I love making up wacky characters of various kinds. It's one of my favorite things about writing. Usually though a good character is something that springs to my mind by accident. Most of my characters, when I first write them, are incredibly flat and it may take months or years to flesh them out into a person I'd want to write dialogue for.
This holds especially true for my character Beth, who is meant to be the protagonist of the story Animalburg. I decided that in-story she was 12 years old (my Animalburg characters have human-esque life-spans) so I assumed that she would start the story a little flat, and gain characterization as I wrote. But I could never put pen to paper. The character bored me, and one can't write with a boring character.

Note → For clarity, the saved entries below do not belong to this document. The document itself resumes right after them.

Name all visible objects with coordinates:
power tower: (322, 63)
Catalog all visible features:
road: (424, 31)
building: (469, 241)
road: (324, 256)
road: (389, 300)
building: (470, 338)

The other day I got off task and created a truly out-there character named Cylee. She's an 7 1/2 ft tall space alien with bright green fur. She was born during a pivotal battle of a revolutionary uprising on her home planet. She grew up in a world of cultural turmoil. As an adult she took a job as a grunt on a space cargo-ship. She's traveled all over the galaxy, picking up snatches of other languages, fashion ideas from other cultures, and married a space-age gunsmith. Her best friend is an alien that looks like a porcupine dragon. She has an attitude, shows affection shoving people around (getting various results depending on the size of the recipient), and she knows how to curse in 10 different languages (though she's only conversationally fluent in Kenlilia and Trade-standard). Needless to say, she's very fun to write, especially when paired against my character Owl who is much smaller than her. She tends to treat him like a child, much to his annoyance.
Cylee yanking Owl into a stairwell, and out of danger. |
Now I have to figure out how she went from wearing pink and dragging around a blanket to wearing cargo shorts and aspiring to be a ninja. This will indeed be fun.